The original article was published in the Iwate Nippo (July 25th edition). Read the original here.

A team of third-years from Morioka #1 High School in Morioka City – team name “Moriokande” – were selected for a special prize at an international contest held by CERN in Switzerland. In order to correctly understand radiation, they used household objects to measure how each one lessened radioactive waves. They then put together their research in English. CERN is the model for the ILC that Iwate Prefecture is working to realize, and the researchers there praised the students, saying, “They will be a motivation for us in the future.”

On the team were Kanezawa Haruku, Nakamura Toshiki, and Sasaki Haato. The contest was for high school students, and the top two teams will be given a chance to conduct an experiment at CERN. This was the 7th time for the contest, and there were 198 teams from 47 countries from Europe and the USA. The special prize goes out to ten teams that didn’t make it to the final 23, and this is the first time a Japanese team has gotten the honor.

In their research, the students beamed a radiation wave (beta wave) into a box filled with fog. They placed plastic objects, playing cards, and other household items inside to measure how they would lessen the radiation. This was to further develop their research that they had presented at an Iwate Prefectural competition held in October of last year, in which they had won first prize.

They began preparing in January 2020 to write their materials in English as well as to create a video that explained their research. They applied to the competition in March. Kanezawa, who wants to become a researcher in the future, said, “It was difficult to create English materials and put everything together in a video, but our activities were praised.”

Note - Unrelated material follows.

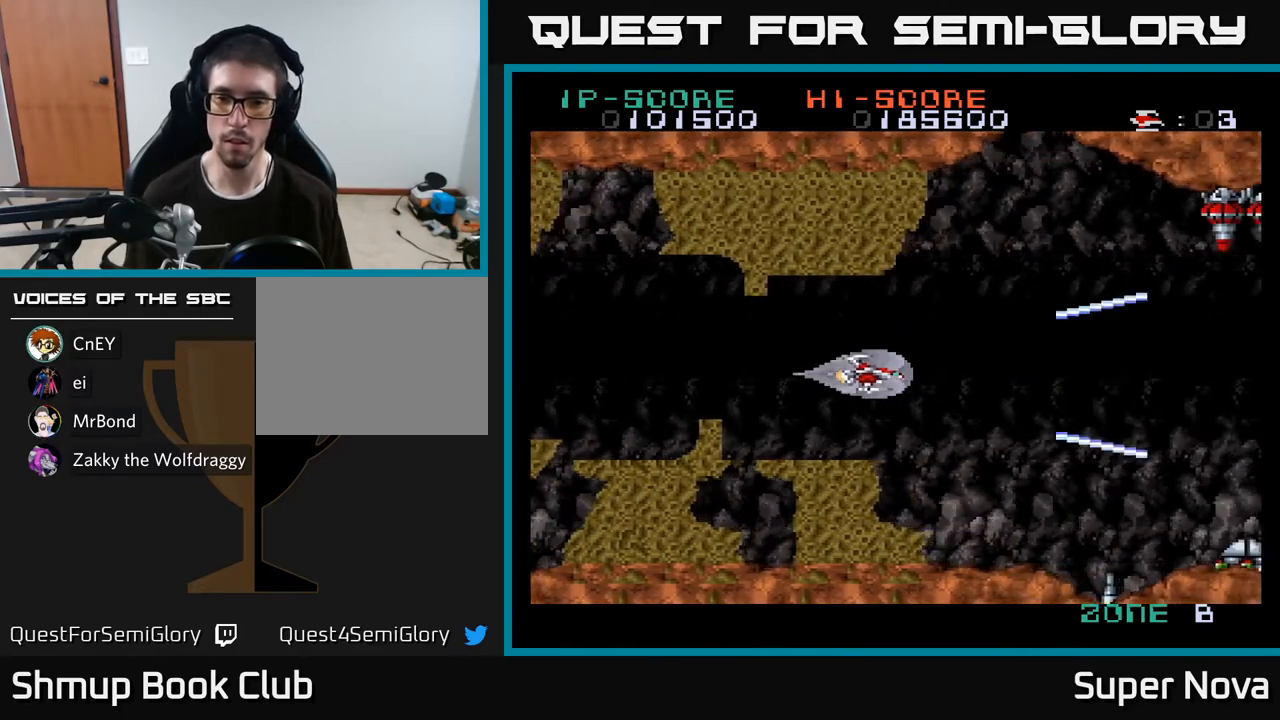
{"buttons": ["X", "DPAD_LEFT"], "right_stick": "center", "events": [[167, "DPAD_RIGHT", "down"], [333, "DPAD_DOWN", "down"], [350, "DPAD_RIGHT", "up"], [383, "DPAD_LEFT", "down"], [433, "DPAD_DOWN", "up"]]}
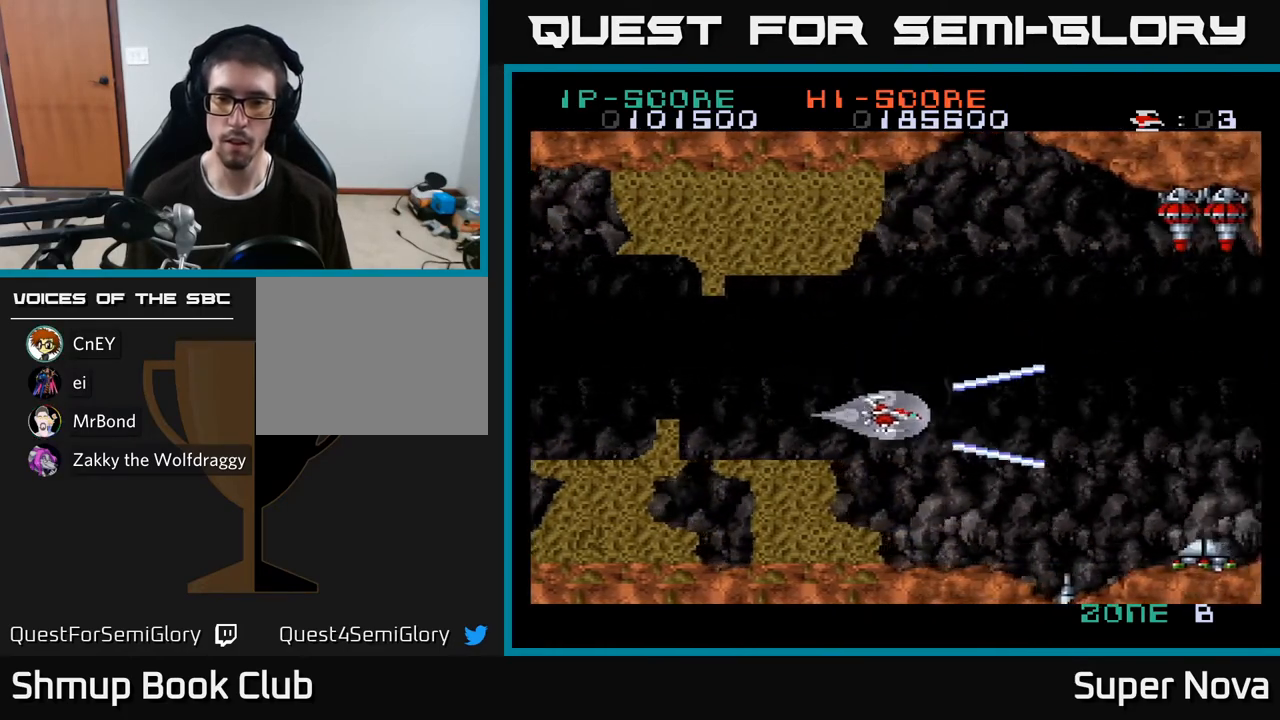
{"buttons": ["A", "X", "DPAD_UP"], "right_stick": "center", "events": [[17, "DPAD_LEFT", "up"], [33, "DPAD_DOWN", "down"], [50, "DPAD_RIGHT", "down"], [83, "A", "down"], [150, "DPAD_DOWN", "up"], [183, "DPAD_RIGHT", "up"], [217, "DPAD_UP", "down"]]}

Nakamura, who wishes to study and research abroad, said, “I learned the importance of trial and error.” Sasaki smiled, “It was a good opportunity to get experience figuring out how to analyze data gotten through an experiment.”

CERN has not released their reasoning for their selections, but according to Professor Yamamoto Akira, professor emeritus of KEK who works at CERN as a cooperating researcher, “They visualized the radioactive waves and observed them with objects they created, as well as took on the research themselves, which was why they were praised.”